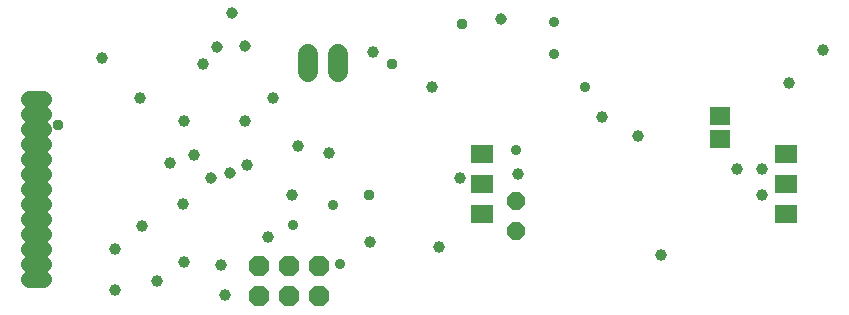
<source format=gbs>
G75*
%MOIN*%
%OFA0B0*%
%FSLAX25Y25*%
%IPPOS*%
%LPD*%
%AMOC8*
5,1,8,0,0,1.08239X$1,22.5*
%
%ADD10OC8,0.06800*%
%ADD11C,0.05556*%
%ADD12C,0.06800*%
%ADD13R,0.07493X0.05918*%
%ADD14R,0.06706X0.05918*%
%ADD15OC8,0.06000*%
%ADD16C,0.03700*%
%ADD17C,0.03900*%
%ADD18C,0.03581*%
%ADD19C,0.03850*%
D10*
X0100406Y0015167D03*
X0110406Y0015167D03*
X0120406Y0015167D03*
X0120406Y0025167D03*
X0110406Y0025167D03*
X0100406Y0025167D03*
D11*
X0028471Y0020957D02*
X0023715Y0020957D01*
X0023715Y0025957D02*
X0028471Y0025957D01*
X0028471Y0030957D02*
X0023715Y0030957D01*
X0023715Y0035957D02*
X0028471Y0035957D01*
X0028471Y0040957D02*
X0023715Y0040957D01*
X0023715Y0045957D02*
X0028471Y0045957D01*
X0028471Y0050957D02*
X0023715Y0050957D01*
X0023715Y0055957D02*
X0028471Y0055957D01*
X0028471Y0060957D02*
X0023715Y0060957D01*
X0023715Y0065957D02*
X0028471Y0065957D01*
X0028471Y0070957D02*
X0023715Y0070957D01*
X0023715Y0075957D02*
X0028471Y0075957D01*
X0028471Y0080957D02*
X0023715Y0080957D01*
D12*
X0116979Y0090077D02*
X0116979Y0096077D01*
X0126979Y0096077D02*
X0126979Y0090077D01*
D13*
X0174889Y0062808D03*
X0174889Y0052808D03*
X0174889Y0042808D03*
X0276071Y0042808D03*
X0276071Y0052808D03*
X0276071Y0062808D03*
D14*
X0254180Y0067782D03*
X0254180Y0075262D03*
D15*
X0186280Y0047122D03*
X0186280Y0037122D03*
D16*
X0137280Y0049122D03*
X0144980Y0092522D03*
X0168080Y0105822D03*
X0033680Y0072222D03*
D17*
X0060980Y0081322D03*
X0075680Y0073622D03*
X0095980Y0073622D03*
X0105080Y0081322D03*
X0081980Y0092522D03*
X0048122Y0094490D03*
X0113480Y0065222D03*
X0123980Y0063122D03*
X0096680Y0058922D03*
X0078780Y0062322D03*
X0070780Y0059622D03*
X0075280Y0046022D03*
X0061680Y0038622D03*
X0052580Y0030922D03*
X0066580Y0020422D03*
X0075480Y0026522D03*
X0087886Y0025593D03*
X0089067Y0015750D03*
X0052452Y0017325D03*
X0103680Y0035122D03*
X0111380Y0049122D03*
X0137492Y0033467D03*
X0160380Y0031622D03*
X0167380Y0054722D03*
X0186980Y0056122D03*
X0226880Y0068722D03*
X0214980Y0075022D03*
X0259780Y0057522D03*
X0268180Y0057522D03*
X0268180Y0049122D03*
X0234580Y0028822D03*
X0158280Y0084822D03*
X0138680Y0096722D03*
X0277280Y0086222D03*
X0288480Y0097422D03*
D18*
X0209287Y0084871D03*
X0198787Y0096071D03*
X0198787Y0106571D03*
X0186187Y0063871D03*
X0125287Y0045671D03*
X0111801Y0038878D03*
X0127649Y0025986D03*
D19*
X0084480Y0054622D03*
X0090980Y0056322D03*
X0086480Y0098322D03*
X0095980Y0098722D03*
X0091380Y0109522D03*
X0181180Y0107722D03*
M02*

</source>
---
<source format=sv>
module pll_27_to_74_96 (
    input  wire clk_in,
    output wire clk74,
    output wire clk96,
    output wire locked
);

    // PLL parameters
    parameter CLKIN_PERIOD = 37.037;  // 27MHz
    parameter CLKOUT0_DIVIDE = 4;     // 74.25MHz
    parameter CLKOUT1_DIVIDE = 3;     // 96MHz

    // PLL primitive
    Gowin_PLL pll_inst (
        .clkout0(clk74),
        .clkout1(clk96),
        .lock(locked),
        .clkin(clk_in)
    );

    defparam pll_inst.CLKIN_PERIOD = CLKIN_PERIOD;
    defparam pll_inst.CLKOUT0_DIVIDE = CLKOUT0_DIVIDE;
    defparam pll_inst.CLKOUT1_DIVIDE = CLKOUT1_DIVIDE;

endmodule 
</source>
--
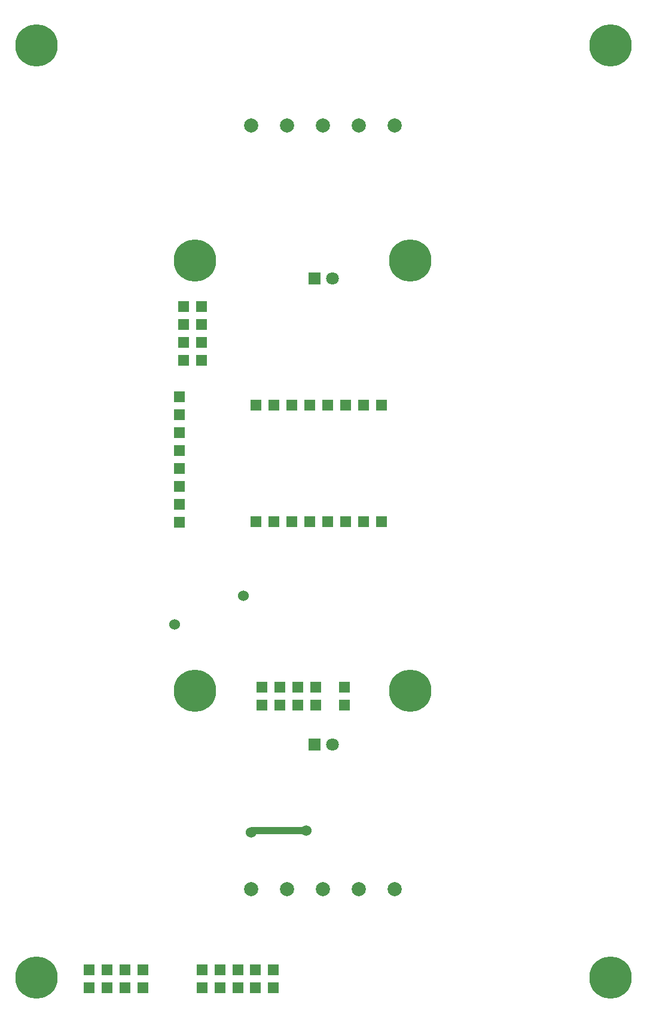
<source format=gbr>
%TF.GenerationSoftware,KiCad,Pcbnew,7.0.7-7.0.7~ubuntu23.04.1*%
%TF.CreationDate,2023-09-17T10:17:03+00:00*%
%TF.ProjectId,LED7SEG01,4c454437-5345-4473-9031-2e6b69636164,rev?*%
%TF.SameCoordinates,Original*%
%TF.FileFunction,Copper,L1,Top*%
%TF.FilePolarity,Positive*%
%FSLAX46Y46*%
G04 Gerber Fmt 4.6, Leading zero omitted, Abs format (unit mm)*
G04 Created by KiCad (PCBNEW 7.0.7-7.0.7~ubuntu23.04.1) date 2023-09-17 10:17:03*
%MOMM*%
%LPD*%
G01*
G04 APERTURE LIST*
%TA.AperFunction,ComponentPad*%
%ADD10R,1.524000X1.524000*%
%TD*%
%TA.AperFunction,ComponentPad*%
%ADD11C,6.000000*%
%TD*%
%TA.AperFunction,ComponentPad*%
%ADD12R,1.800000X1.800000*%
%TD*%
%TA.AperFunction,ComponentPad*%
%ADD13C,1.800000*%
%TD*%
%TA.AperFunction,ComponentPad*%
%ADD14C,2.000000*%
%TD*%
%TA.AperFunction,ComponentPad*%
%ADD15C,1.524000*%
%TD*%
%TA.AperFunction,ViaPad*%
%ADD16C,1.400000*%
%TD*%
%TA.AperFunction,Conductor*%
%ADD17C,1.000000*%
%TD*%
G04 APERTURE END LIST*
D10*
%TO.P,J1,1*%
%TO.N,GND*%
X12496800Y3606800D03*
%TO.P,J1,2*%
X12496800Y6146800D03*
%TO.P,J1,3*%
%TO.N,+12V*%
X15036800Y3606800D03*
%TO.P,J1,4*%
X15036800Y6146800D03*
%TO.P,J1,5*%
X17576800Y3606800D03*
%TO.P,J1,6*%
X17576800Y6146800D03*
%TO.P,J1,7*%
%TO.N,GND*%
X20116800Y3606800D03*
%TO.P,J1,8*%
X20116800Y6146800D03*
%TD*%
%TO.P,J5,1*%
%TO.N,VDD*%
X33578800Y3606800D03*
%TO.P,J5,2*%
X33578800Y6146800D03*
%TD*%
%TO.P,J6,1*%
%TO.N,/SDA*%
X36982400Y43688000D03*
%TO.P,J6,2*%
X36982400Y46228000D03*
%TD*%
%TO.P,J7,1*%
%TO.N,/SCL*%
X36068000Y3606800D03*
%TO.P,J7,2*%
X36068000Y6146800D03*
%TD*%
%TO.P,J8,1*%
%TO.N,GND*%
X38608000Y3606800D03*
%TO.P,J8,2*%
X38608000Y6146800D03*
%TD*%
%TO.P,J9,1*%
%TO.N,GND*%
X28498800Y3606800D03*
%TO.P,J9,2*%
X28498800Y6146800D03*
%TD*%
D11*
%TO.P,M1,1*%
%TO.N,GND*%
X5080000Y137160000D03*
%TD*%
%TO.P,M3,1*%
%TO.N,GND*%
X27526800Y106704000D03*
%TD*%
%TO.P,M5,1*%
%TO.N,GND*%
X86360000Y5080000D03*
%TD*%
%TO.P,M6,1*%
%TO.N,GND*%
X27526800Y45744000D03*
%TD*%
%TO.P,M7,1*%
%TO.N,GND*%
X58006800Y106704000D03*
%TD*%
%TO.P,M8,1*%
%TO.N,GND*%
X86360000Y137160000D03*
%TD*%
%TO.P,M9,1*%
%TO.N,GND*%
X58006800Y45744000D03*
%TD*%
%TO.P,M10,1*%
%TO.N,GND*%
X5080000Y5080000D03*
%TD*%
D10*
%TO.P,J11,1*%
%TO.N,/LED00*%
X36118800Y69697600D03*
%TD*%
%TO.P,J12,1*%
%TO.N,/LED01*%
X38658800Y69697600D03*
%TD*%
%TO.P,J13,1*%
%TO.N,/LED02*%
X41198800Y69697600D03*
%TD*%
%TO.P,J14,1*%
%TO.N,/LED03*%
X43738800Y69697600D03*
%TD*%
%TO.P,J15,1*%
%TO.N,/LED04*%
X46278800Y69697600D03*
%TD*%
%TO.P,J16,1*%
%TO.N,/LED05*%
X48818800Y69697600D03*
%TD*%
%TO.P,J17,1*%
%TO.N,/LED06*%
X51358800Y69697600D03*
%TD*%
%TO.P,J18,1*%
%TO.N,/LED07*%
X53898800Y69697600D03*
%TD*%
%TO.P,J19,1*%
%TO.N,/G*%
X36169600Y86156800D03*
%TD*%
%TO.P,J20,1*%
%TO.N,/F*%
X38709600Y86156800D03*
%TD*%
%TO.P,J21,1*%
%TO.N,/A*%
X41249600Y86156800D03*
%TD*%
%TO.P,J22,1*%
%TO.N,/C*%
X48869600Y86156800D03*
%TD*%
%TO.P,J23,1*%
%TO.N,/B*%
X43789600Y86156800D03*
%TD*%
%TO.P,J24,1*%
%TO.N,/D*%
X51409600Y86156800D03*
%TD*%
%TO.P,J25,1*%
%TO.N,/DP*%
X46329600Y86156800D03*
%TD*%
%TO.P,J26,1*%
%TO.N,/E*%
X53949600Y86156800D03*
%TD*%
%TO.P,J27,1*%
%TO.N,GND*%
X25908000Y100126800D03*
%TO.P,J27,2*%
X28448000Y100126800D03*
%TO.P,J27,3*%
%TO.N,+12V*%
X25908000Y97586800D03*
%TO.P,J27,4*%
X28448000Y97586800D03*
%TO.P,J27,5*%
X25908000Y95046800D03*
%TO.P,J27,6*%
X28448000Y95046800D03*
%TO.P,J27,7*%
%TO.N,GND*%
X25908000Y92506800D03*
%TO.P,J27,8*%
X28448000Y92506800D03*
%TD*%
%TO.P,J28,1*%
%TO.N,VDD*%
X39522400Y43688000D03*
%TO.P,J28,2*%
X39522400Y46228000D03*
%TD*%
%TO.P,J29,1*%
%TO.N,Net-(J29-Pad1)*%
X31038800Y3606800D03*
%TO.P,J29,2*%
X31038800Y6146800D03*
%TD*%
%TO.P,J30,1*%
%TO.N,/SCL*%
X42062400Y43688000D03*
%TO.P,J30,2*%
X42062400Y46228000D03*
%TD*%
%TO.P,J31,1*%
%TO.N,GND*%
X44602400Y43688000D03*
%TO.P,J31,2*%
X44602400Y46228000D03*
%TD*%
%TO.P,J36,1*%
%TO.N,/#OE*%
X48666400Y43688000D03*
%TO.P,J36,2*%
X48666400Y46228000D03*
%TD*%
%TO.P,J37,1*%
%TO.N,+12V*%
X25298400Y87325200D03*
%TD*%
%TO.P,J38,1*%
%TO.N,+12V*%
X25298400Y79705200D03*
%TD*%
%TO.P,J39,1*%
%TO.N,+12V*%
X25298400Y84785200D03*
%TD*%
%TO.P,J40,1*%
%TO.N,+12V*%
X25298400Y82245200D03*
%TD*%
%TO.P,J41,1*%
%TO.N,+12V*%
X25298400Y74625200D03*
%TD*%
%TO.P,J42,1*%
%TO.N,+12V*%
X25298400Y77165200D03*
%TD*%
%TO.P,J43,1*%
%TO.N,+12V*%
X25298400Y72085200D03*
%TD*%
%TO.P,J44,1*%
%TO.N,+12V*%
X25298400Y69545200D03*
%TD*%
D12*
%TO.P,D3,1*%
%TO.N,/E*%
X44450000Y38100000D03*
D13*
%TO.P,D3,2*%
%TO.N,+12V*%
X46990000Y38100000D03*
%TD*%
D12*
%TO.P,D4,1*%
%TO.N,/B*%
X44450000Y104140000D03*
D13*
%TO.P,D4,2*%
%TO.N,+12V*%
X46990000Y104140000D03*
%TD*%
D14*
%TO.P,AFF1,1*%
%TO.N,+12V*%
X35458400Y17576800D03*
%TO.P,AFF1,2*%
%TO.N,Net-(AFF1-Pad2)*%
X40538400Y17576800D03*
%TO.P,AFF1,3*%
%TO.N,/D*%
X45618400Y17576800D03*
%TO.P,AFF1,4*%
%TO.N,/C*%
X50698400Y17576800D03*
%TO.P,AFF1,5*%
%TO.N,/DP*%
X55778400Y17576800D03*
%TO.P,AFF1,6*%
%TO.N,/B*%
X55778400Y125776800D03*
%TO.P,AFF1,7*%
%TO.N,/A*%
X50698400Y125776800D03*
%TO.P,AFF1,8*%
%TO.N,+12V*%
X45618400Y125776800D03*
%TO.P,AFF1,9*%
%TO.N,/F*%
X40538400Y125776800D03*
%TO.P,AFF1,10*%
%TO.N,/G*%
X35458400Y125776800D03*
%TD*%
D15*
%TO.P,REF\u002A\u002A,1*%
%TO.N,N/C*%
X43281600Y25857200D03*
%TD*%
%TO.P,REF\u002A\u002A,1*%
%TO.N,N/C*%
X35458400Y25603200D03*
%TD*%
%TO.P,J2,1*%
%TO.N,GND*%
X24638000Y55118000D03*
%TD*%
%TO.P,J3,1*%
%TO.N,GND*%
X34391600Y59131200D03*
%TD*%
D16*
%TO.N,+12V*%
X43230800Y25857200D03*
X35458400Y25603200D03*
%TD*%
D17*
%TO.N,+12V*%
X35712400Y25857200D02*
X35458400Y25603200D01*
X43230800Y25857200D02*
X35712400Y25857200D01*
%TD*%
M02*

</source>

■ Exercise description:
Lines holding the word "wire" in the entries above are the ones to pull out. Copy them all.

■ Result of the exercise:
    input  wire clk_in,
    output wire clk74,
    output wire clk96,
    output wire locked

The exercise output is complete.